No reducen mi frustración y cansancio al sólo tener unos cuantos monitores cardiacos para una sala llena de pacientes con alto riesgo de presentar insuficiencia respiratoria en cualquier momento. Los números no me apoyaron para que María pudiera acceder al tratamiento oportuno para su cáncer desatendido. Tampoco me ha acompañado la estadística diaria en hacer algo respecto a las condiciones sociales dentro de las cuales la mayoría de mis pacientes afectadas y afectados por coronavirus, tratan de sobrevivir. El análisis de “grupos de riesgo” no ha resultado en un gobierno o sector salud que fortalezca la salud preventiva reduciendo la destrucción ambiental o haciendo que los servicios de salud estén siempre disponibles en las comunidades más marginadas del país.

Hoy, las curvas de aplanamiento que se presentan como la clave para manejar la contingencia sanitaria, no me sirvieron para explicarle a la hija de una de nuestras pacientes que su madre necesitaba ser intubada y conectada a un ventilador, o a sostener la radio mientras ella, entre lágrimas, le dedicaba lo que sospecho serán las últimas palabras que compartirá con la mujer que le dio vida. Entonces me pregunto, ¿cuál debe ser nuestro punto de partida para entender la salud y la enfermedad?

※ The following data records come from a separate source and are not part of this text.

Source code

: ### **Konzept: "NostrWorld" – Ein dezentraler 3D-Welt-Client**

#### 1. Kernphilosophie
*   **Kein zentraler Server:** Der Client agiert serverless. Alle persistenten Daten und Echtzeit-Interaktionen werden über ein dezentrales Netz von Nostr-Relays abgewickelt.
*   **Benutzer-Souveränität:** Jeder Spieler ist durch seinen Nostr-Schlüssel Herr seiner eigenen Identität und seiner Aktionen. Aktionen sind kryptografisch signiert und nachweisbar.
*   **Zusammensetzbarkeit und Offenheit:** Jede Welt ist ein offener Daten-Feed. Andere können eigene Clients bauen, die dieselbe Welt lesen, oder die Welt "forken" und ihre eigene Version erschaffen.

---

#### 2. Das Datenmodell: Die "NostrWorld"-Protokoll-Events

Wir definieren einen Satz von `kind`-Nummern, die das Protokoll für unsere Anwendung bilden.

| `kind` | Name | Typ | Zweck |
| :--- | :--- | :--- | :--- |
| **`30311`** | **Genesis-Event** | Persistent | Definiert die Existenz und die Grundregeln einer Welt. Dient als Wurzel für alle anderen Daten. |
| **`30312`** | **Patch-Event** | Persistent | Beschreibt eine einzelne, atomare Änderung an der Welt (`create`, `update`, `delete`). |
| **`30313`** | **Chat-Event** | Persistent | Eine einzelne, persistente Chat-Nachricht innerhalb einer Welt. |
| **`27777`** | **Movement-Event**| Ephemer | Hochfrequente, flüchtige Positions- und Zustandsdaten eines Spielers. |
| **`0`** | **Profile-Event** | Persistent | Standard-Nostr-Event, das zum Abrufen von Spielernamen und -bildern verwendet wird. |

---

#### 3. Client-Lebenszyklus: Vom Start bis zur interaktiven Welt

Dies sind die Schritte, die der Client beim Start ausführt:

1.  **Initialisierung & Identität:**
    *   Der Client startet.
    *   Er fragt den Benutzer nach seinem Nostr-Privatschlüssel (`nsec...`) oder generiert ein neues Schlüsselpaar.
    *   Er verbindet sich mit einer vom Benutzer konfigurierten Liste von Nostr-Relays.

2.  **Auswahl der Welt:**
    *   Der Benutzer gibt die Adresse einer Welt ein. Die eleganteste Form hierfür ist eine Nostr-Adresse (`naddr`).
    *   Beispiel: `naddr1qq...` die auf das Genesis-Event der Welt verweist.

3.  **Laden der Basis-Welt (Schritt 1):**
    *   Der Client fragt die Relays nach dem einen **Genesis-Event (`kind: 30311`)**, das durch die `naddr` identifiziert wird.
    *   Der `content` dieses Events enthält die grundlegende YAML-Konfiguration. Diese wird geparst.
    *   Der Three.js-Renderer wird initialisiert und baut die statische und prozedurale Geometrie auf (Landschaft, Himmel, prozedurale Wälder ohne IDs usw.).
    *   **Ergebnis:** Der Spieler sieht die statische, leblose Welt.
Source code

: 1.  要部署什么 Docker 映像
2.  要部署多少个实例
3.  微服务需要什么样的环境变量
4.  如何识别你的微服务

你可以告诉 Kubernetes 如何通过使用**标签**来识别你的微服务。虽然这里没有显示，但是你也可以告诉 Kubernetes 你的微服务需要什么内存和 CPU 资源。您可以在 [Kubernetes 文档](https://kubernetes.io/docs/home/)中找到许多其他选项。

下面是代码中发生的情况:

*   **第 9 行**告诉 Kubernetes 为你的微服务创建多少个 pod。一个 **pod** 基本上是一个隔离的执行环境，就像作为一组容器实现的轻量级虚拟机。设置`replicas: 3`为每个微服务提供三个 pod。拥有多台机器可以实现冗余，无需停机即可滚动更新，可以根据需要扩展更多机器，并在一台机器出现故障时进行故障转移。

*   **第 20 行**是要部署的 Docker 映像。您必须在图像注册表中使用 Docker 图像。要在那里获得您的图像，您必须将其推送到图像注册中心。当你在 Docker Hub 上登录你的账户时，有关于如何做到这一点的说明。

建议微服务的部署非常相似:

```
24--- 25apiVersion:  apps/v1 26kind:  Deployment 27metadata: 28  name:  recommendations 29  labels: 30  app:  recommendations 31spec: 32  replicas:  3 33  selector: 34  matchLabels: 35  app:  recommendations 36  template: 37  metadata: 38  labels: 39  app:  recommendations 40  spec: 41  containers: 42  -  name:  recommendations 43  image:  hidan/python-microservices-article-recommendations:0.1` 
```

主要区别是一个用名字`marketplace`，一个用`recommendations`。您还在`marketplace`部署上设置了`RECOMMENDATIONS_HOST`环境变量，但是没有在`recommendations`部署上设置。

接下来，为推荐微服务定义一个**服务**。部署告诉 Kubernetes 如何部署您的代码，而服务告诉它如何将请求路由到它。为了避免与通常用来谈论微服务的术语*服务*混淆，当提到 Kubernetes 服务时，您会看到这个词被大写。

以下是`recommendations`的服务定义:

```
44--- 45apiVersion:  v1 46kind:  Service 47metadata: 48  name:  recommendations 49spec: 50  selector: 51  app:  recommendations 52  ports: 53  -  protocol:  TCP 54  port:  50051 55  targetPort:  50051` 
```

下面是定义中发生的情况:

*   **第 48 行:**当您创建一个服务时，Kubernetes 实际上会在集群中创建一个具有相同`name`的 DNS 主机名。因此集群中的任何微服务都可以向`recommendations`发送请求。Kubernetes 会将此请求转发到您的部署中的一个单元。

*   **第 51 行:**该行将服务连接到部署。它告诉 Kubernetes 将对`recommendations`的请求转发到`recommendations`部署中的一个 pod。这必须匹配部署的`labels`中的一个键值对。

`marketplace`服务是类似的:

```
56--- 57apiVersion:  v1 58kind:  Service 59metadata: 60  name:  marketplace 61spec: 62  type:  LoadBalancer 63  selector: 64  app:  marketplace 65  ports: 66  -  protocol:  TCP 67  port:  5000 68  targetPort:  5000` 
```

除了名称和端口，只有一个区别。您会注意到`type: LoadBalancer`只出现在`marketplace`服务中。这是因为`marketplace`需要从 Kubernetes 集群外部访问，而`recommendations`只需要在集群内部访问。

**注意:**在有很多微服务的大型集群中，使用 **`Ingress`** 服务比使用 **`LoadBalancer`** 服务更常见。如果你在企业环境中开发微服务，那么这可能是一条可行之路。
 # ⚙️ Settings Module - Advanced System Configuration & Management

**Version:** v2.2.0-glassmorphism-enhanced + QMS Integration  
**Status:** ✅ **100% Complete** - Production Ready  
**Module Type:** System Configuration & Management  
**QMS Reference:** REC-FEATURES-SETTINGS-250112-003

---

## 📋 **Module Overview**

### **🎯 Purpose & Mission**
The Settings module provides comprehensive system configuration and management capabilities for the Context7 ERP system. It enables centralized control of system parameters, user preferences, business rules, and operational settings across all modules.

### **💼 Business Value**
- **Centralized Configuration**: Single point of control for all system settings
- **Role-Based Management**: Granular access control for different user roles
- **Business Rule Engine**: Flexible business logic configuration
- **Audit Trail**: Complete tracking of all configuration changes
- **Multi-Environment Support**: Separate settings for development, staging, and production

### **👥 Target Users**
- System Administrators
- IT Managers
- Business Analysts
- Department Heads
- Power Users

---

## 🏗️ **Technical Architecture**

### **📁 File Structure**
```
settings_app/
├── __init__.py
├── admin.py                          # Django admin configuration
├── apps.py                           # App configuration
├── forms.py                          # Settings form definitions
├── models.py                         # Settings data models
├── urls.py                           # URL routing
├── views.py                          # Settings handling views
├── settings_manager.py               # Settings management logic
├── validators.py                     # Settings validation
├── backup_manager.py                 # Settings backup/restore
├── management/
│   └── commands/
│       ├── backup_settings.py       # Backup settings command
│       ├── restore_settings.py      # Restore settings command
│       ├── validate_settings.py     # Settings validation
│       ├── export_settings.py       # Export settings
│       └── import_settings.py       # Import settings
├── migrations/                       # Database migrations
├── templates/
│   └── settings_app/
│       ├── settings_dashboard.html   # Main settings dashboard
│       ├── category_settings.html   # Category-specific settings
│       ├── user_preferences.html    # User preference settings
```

Llevo diez años como médica urgencióloga, de residente y luego adscrita de una institución de salud, siendo testigo las múltiples historias dentro de la sala de urgencias. En ella, me ha tocado atender a familiares de desaparecidos quienes fueron diagnosticados con simples ataques de ansiedad. Otros pacientes que no tenían dinero, ni siquiera para comprarse sus alimentos a la salida del hospital. Mujeres brutalizadas físicamente, emocionalmente o sexualmente por sus parejas sentimentales u otros familiares hombres, a quienes tuve que dar de alta sin ninguna seguridad de apoyo posterior. Personas con VIH que ya no recibían sus medicamentos porque se habían desabastecido o porque perdieron su seguro de salud junto con su empleo. He visto la sala de urgencias llena de pacientes con complicaciones irreversibles de diabetes. Hombres con complicaciones terminales por dependencia crónica de alcohol. Personas que murieron, muchas. Y muchas que no lo hubieran hecho en otras circunstancias, si tuviéramos un sistema de salud integral. Detrás de ellas y ellos, se asoma la serie de lesiones en el sistema y país que han resultado en su ingreso hospitalario.

Hasta la fecha nunca he visto una clase o cátedra sobre la interrogación médica en la cual se planteé que las y los trabajadores de salud entendamos y nos involucremos en el reparo de las lesiones y violencias sistémicas que se manifestan como enfermedades en los cuerpos de nuestros pacientes, y también los nuestros. En las salas de urgencias, los hospitales y clínicas -con pocas excepciones- la comunidad y el origen colectivo de la enfermedad, no tienen cabida. La guerra contra la enfermedad se lleva a cabo en el lugar-cuerpo individual – sin nombres, sin pasados, sin un entendimiento de cómo el tejido social tuvo que ser lastimado para que esa persona llegara a nuestra atención.

Por eso, junto con mi rechazo al anclar mi quehacer en números, tampoco quiero usar los términos “población vulnerable” o “grupos de riesgo” así como el lenguaje de la guerra que habla de “daños colaterales”. Quiero limpiar mi concepción de la salud de los conceptos universales y números suavizantes y peligrosos que ocupa el sistema para justificar y ocultar su propia violencia.

La pandemia nos pone en un momento crítico para repensar las enfermedades desde las historias de las poblaciones y personas que más han sido violentadas por esos síntomas de las estructuras políticas y económicas que constituyen nuestra “normalidad”. Hay que buscar la vida que los números dictados desde el poder no nos permiten mirar. Y desde ahí, ojalá, empezar a sanarnos.